Top of PROVIDED RECORDS
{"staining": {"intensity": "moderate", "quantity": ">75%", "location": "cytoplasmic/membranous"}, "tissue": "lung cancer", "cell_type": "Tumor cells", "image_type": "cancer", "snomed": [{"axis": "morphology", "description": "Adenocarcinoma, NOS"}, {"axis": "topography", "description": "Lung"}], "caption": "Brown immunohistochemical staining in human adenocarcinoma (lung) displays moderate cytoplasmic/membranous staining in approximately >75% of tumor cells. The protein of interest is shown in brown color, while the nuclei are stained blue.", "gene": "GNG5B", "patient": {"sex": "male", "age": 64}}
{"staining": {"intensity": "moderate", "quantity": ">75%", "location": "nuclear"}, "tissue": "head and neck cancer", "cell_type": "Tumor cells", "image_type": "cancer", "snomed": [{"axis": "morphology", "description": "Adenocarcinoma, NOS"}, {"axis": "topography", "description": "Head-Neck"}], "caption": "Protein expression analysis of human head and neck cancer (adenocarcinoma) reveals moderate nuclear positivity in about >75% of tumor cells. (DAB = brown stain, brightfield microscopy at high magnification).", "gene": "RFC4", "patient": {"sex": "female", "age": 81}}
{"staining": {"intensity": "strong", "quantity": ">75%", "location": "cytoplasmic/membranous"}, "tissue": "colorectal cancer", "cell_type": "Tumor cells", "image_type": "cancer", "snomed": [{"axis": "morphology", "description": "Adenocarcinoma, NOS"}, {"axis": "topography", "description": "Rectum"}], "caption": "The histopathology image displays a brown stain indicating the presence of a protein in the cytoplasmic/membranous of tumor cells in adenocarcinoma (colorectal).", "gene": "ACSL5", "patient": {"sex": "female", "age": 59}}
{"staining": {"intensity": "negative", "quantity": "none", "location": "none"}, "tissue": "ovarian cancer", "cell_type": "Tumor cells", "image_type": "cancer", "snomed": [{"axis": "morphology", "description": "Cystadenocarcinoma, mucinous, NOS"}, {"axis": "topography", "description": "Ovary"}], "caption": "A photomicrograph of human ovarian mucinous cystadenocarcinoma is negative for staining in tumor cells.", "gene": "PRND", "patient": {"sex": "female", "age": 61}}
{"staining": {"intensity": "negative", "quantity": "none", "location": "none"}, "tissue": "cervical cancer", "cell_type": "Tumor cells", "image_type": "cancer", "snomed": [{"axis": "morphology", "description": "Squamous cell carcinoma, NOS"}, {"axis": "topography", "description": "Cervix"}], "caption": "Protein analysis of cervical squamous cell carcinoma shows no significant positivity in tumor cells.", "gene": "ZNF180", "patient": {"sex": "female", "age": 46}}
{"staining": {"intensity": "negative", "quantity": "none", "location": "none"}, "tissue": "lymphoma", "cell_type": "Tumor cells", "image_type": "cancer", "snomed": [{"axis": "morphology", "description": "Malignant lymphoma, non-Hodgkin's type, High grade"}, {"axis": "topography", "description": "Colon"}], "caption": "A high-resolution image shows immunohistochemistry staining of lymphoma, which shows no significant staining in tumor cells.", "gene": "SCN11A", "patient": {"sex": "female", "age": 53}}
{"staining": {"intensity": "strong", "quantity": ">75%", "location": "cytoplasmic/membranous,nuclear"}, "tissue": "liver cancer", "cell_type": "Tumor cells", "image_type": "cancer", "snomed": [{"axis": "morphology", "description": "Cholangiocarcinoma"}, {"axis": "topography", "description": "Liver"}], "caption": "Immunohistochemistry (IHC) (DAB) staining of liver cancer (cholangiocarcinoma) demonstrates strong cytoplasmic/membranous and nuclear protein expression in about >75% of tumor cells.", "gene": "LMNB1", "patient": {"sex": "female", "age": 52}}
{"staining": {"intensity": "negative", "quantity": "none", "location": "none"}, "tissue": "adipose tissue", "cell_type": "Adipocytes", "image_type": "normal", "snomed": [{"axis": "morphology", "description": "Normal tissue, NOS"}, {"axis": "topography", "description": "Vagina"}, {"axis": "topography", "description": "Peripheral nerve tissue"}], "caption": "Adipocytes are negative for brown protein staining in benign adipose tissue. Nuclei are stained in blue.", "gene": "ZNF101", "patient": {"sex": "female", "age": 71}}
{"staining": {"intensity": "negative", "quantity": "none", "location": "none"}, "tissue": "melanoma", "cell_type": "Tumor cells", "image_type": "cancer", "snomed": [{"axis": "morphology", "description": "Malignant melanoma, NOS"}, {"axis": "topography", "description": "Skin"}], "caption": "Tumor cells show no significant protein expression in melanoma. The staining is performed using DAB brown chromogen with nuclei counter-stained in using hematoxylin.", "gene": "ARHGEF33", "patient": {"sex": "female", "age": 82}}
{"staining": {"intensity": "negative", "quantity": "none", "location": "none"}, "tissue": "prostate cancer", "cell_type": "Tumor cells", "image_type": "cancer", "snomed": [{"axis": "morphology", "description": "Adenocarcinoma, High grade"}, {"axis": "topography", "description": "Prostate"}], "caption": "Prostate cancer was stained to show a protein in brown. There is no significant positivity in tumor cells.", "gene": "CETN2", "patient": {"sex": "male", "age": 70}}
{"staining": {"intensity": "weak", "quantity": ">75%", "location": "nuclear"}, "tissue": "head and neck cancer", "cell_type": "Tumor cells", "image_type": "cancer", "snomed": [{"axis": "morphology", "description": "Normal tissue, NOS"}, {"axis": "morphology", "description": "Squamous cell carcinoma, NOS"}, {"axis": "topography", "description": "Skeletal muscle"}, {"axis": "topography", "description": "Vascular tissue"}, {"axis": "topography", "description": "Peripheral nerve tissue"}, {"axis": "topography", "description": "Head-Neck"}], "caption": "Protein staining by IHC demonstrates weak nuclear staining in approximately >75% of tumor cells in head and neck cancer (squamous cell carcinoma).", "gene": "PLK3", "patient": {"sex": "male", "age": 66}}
Bottom of PROVIDED RECORDS
* [WORK TASK]:
Return all the lines above exactly as given.

* [EXERCISE ANSWER]:
{"staining": {"intensity": "moderate", "quantity": ">75%", "location": "cytoplasmic/membranous"}, "tissue": "lung cancer", "cell_type": "Tumor cells", "image_type": "cancer", "snomed": [{"axis": "morphology", "description": "Adenocarcinoma, NOS"}, {"axis": "topography", "description": "Lung"}], "caption": "Brown immunohistochemical staining in human adenocarcinoma (lung) displays moderate cytoplasmic/membranous staining in approximately >75% of tumor cells. The protein of interest is shown in brown color, while the nuclei are stained blue.", "gene": "GNG5B", "patient": {"sex": "male", "age": 64}}
{"staining": {"intensity": "moderate", "quantity": ">75%", "location": "nuclear"}, "tissue": "head and neck cancer", "cell_type": "Tumor cells", "image_type": "cancer", "snomed": [{"axis": "morphology", "description": "Adenocarcinoma, NOS"}, {"axis": "topography", "description": "Head-Neck"}], "caption": "Protein expression analysis of human head and neck cancer (adenocarcinoma) reveals moderate nuclear positivity in about >75% of tumor cells. (DAB = brown stain, brightfield microscopy at high magnification).", "gene": "RFC4", "patient": {"sex": "female", "age": 81}}
{"staining": {"intensity": "strong", "quantity": ">75%", "location": "cytoplasmic/membranous"}, "tissue": "colorectal cancer", "cell_type": "Tumor cells", "image_type": "cancer", "snomed": [{"axis": "morphology", "description": "Adenocarcinoma, NOS"}, {"axis": "topography", "description": "Rectum"}], "caption": "The histopathology image displays a brown stain indicating the presence of a protein in the cytoplasmic/membranous of tumor cells in adenocarcinoma (colorectal).", "gene": "ACSL5", "patient": {"sex": "female", "age": 59}}
{"staining": {"intensity": "negative", "quantity": "none", "location": "none"}, "tissue": "ovarian cancer", "cell_type": "Tumor cells", "image_type": "cancer", "snomed": [{"axis": "morphology", "description": "Cystadenocarcinoma, mucinous, NOS"}, {"axis": "topography", "description": "Ovary"}], "caption": "A photomicrograph of human ovarian mucinous cystadenocarcinoma is negative for staining in tumor cells.", "gene": "PRND", "patient": {"sex": "female", "age": 61}}
{"staining": {"intensity": "negative", "quantity": "none", "location": "none"}, "tissue": "cervical cancer", "cell_type": "Tumor cells", "image_type": "cancer", "snomed": [{"axis": "morphology", "description": "Squamous cell carcinoma, NOS"}, {"axis": "topography", "description": "Cervix"}], "caption": "Protein analysis of cervical squamous cell carcinoma shows no significant positivity in tumor cells.", "gene": "ZNF180", "patient": {"sex": "female", "age": 46}}
{"staining": {"intensity": "negative", "quantity": "none", "location": "none"}, "tissue": "lymphoma", "cell_type": "Tumor cells", "image_type": "cancer", "snomed": [{"axis": "morphology", "description": "Malignant lymphoma, non-Hodgkin's type, High grade"}, {"axis": "topography", "description": "Colon"}], "caption": "A high-resolution image shows immunohistochemistry staining of lymphoma, which shows no significant staining in tumor cells.", "gene": "SCN11A", "patient": {"sex": "female", "age": 53}}
{"staining": {"intensity": "strong", "quantity": ">75%", "location": "cytoplasmic/membranous,nuclear"}, "tissue": "liver cancer", "cell_type": "Tumor cells", "image_type": "cancer", "snomed": [{"axis": "morphology", "description": "Cholangiocarcinoma"}, {"axis": "topography", "description": "Liver"}], "caption": "Immunohistochemistry (IHC) (DAB) staining of liver cancer (cholangiocarcinoma) demonstrates strong cytoplasmic/membranous and nuclear protein expression in about >75% of tumor cells.", "gene": "LMNB1", "patient": {"sex": "female", "age": 52}}
{"staining": {"intensity": "negative", "quantity": "none", "location": "none"}, "tissue": "adipose tissue", "cell_type": "Adipocytes", "image_type": "normal", "snomed": [{"axis": "morphology", "description": "Normal tissue, NOS"}, {"axis": "topography", "description": "Vagina"}, {"axis": "topography", "description": "Peripheral nerve tissue"}], "caption": "Adipocytes are negative for brown protein staining in benign adipose tissue. Nuclei are stained in blue.", "gene": "ZNF101", "patient": {"sex": "female", "age": 71}}
{"staining": {"intensity": "negative", "quantity": "none", "location": "none"}, "tissue": "melanoma", "cell_type": "Tumor cells", "image_type": "cancer", "snomed": [{"axis": "morphology", "description": "Malignant melanoma, NOS"}, {"axis": "topography", "description": "Skin"}], "caption": "Tumor cells show no significant protein expression in melanoma. The staining is performed using DAB brown chromogen with nuclei counter-stained in using hematoxylin.", "gene": "ARHGEF33", "patient": {"sex": "female", "age": 82}}
{"staining": {"intensity": "negative", "quantity": "none", "location": "none"}, "tissue": "prostate cancer", "cell_type": "Tumor cells", "image_type": "cancer", "snomed": [{"axis": "morphology", "description": "Adenocarcinoma, High grade"}, {"axis": "topography", "description": "Prostate"}], "caption": "Prostate cancer was stained to show a protein in brown. There is no significant positivity in tumor cells.", "gene": "CETN2", "patient": {"sex": "male", "age": 70}}
{"staining": {"intensity": "weak", "quantity": ">75%", "location": "nuclear"}, "tissue": "head and neck cancer", "cell_type": "Tumor cells", "image_type": "cancer", "snomed": [{"axis": "morphology", "description": "Normal tissue, NOS"}, {"axis": "morphology", "description": "Squamous cell carcinoma, NOS"}, {"axis": "topography", "description": "Skeletal muscle"}, {"axis": "topography", "description": "Vascular tissue"}, {"axis": "topography", "description": "Peripheral nerve tissue"}, {"axis": "topography", "description": "Head-Neck"}], "caption": "Protein staining by IHC demonstrates weak nuclear staining in approximately >75% of tumor cells in head and neck cancer (squamous cell carcinoma).", "gene": "PLK3", "patient": {"sex": "male", "age": 66}}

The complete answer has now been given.